▶ [TASKS TO COMPLETE]:
A) In the tribute to Abelardo de la Peña Jr., what is his official position?
B) Pick up the tribute to Abelardo de la Peña Jr. after its final sentence and keep writing it.

▶ [TEXT SECTION]:
■ ■ ■ ■

Canto CCCXLIII: Random Cool People I Know — Abelardo de la Peña Jr.
Or: The Hustling Heart of Latino LA
Gentle cabrones:
It takes a lot for me to drive to downtown L.A. from OC on a Friday around 5, the time I usually start to write my cantos.
But OF COURSE I was going to do it for the retirement party of Abelardo de la Peña Jr.
His official position is director of marketing and communication for LA Plaza de Culturas y Artes, the downtown L.A. museum and cultural space that keeps getting better and better every year and for which I have helped on a project to come.
But for the past quarter century, Abelardo has been one of the most helpful, enthusiastic and quietly influential people for Latino cultural life in Los Angeles.
He’s the founder, publisher, and editor of the late, great LatinoLA.com, a pioneering forum for community news, events, and journalism that was one of the first places to publish my writing.
He was a longtime board member — with stints as executive director and board president — of the Mexican Cultural Institute, an important part of L.A.’s culture-space ecosystem.

■ ■ ■ ■

▶ [SUPPLIED INFORMATION]:
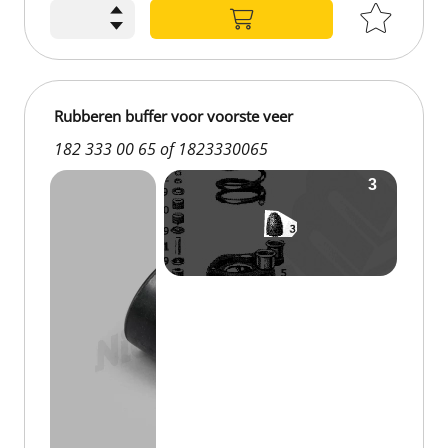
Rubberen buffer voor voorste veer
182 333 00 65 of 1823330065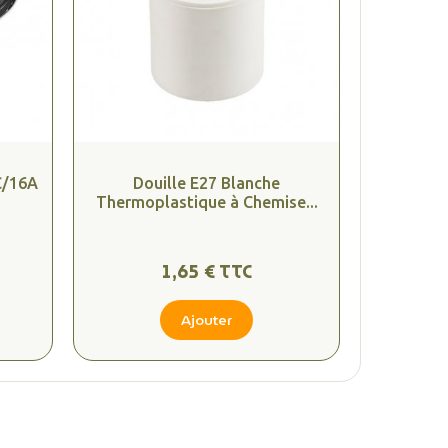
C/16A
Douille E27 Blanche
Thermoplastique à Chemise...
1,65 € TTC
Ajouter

■ ■ ■ ■

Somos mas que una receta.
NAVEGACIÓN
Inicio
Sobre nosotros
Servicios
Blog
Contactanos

■ ■ ■ ■

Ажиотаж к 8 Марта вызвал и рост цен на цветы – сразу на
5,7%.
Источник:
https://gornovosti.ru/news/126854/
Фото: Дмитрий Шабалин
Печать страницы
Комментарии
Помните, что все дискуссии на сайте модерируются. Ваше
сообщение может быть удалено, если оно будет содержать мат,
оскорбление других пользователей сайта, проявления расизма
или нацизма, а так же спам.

■ ■ ■ ■

▶ [EXPECTED OUTPUTS]:
A) He is director of marketing and communication for LA Plaza de Culturas y Artes.

B)
He is an eternal champion of many great causes, but especially his beloved Wilmas.
An Army vet who served in Vietnam. A compa who has tipped me off to great stories and consistently praises my work — but has never held his tongue when I’ve gone too far, either.
I was one person out of at least 80 people who gathered outside LA Plaza’s entrance on a chilly Friday afternoon to congratulate Abelardo on a career well done. We snacked on ceviche, taquitos, quesadillas and empanadas from the ever-great La Parrilla in Boyle Heights. Abelardo worked the crowd, his long, luxurious gray hair flowing out of the back of his all-black Dodgers hat. Ever-chic in round glasses, a black shirt, checkered dark-blue business jacket, jeans and sneakers.
“I feel great!” the ever-chipper Abelardo told me when I asked the obvious how-are-you-feeling question. DJ Linda Nuves spun neo-oldies, bachata, and other low-key happy jams. “I just signed the paperwork, so it’s now official.”
I thanked him for taking a chance on me so long ago.
“We’ve known each other now what, like 20 years?” he said.
23, but who’s counting?
We had actually talked about his post-retirement plans the week before, when we ran into each other at a media panel hosted by Caló News. He and his wife are going to travel more, more visits with kids and grandkids, but he’s not going to stop helping those who ask him for it.
Thank God for THAT. He is the vital advocate of Latino L.A. that not enough Latinos in LA know about — but this afternoon was meant to rectify that.
King of the stubble, per Lalo Alcaraz!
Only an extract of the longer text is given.